__Task statement__
Copy the entries below word for word, starting at the line that contains "Shown below are" and ending after the line that contains "-0.089938, 0.925944, -0.384571]]", with both of those lines included.

------------------------------

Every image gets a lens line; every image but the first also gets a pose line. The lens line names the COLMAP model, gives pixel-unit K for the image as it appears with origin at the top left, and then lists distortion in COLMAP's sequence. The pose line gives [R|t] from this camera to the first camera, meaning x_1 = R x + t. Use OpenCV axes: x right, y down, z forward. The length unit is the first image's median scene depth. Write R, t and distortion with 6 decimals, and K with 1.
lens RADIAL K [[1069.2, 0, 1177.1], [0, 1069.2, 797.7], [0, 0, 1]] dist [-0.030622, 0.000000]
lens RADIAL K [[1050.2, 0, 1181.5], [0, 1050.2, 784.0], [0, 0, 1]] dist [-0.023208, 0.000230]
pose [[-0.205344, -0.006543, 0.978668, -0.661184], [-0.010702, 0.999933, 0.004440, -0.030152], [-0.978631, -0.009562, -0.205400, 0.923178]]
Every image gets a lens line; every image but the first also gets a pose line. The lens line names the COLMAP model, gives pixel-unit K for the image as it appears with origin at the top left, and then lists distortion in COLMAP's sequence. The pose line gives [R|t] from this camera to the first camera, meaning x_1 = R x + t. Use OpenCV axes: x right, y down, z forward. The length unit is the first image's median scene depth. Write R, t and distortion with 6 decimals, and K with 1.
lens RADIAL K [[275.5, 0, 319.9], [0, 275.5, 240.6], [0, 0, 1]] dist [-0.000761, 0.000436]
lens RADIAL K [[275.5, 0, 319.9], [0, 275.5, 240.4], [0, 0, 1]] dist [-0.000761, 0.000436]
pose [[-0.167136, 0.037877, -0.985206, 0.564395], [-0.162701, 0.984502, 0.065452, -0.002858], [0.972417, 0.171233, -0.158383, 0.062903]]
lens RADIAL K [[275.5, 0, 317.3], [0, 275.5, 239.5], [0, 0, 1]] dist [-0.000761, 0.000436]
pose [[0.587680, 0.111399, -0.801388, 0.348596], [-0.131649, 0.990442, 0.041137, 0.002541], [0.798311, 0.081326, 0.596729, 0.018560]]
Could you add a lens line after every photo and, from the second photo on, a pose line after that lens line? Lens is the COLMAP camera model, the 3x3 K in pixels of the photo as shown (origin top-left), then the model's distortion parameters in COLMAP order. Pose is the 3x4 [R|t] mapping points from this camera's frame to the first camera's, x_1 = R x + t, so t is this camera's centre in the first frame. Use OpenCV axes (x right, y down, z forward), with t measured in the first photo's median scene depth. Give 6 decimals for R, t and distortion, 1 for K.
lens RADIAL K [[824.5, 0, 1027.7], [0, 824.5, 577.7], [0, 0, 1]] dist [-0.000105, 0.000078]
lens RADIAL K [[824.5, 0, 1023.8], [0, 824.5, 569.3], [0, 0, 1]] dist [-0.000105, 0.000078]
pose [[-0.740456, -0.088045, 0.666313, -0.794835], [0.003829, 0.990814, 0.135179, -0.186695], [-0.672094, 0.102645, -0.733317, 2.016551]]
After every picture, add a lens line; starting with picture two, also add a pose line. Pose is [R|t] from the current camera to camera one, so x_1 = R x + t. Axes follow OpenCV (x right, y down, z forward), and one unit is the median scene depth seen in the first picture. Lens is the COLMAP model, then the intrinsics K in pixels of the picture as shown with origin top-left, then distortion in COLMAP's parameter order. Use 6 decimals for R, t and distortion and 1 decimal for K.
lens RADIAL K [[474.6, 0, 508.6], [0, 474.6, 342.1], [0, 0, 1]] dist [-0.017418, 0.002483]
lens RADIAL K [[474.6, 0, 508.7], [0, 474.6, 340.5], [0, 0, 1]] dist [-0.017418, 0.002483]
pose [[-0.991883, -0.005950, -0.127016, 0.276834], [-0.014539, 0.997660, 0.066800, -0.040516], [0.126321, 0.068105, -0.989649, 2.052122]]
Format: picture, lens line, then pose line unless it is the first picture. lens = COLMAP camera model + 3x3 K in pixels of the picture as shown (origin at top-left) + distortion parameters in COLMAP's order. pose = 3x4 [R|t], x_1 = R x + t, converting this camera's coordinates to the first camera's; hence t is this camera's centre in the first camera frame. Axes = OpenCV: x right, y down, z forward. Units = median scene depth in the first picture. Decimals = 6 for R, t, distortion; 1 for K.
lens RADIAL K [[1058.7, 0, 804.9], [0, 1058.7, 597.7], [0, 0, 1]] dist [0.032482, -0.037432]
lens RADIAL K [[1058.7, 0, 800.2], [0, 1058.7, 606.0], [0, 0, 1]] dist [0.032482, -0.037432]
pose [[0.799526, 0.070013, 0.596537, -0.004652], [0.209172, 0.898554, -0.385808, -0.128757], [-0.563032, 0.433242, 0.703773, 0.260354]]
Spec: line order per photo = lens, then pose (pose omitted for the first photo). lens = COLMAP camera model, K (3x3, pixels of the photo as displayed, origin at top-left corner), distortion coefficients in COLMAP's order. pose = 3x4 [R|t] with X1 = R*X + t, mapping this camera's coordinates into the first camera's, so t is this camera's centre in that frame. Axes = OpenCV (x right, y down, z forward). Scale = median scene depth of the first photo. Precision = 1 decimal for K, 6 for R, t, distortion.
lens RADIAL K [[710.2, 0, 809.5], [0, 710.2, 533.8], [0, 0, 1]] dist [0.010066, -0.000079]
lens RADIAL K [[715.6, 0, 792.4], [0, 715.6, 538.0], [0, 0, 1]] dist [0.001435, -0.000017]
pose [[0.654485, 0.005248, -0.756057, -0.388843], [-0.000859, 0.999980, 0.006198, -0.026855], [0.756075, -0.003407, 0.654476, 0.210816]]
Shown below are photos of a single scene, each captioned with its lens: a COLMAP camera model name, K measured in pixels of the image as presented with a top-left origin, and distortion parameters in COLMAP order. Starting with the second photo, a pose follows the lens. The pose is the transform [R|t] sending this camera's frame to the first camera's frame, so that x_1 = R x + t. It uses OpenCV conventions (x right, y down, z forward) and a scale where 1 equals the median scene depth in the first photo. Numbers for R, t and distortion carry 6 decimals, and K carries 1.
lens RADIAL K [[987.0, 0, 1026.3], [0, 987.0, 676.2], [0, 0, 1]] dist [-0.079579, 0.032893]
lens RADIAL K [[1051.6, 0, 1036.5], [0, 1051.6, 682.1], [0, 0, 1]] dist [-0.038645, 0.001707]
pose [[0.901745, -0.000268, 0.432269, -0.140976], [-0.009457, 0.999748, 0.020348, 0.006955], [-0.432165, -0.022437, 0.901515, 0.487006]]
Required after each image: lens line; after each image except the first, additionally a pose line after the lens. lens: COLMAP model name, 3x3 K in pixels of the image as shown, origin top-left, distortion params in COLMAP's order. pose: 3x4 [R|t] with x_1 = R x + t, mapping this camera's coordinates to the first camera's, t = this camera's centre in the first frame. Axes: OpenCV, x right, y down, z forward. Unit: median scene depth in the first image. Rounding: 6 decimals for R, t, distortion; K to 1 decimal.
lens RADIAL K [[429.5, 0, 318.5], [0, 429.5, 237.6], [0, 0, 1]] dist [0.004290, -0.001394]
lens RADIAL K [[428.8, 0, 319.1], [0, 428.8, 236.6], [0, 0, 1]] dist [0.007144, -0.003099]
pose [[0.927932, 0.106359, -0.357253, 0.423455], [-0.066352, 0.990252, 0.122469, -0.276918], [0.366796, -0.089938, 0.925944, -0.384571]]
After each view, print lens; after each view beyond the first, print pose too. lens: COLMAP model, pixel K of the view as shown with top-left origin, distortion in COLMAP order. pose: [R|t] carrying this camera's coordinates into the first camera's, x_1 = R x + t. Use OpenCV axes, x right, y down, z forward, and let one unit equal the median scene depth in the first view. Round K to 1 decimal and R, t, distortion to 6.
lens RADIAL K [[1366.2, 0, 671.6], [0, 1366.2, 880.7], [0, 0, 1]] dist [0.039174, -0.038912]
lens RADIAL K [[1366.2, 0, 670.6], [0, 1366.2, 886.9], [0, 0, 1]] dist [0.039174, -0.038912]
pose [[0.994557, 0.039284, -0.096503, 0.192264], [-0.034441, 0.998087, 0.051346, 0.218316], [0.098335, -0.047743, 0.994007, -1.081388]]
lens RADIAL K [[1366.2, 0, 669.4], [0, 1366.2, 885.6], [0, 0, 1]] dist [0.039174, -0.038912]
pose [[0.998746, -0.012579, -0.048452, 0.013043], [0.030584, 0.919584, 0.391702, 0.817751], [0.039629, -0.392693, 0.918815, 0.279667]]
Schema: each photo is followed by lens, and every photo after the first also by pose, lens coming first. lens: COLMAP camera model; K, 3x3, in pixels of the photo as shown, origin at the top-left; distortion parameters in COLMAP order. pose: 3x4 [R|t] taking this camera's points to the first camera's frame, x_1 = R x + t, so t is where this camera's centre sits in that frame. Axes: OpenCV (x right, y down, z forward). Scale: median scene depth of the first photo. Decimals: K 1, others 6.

------------------------------

__The completed task__
Shown below are photos of a single scene, each captioned with its lens: a COLMAP camera model name, K measured in pixels of the image as presented with a top-left origin, and distortion parameters in COLMAP order. Starting with the second photo, a pose follows the lens. The pose is the transform [R|t] sending this camera's frame to the first camera's frame, so that x_1 = R x + t. It uses OpenCV conventions (x right, y down, z forward) and a scale where 1 equals the median scene depth in the first photo. Numbers for R, t and distortion carry 6 decimals, and K carries 1.
lens RADIAL K [[987.0, 0, 1026.3], [0, 987.0, 676.2], [0, 0, 1]] dist [-0.079579, 0.032893]
lens RADIAL K [[1051.6, 0, 1036.5], [0, 1051.6, 682.1], [0, 0, 1]] dist [-0.038645, 0.001707]
pose [[0.901745, -0.000268, 0.432269, -0.140976], [-0.009457, 0.999748, 0.020348, 0.006955], [-0.432165, -0.022437, 0.901515, 0.487006]]
Required after each image: lens line; after each image except the first, additionally a pose line after the lens. lens: COLMAP model name, 3x3 K in pixels of the image as shown, origin top-left, distortion params in COLMAP's order. pose: 3x4 [R|t] with x_1 = R x + t, mapping this camera's coordinates to the first camera's, t = this camera's centre in the first frame. Axes: OpenCV, x right, y down, z forward. Unit: median scene depth in the first image. Rounding: 6 decimals for R, t, distortion; K to 1 decimal.
lens RADIAL K [[429.5, 0, 318.5], [0, 429.5, 237.6], [0, 0, 1]] dist [0.004290, -0.001394]
lens RADIAL K [[428.8, 0, 319.1], [0, 428.8, 236.6], [0, 0, 1]] dist [0.007144, -0.003099]
pose [[0.927932, 0.106359, -0.357253, 0.423455], [-0.066352, 0.990252, 0.122469, -0.276918], [0.366796, -0.089938, 0.925944, -0.384571]]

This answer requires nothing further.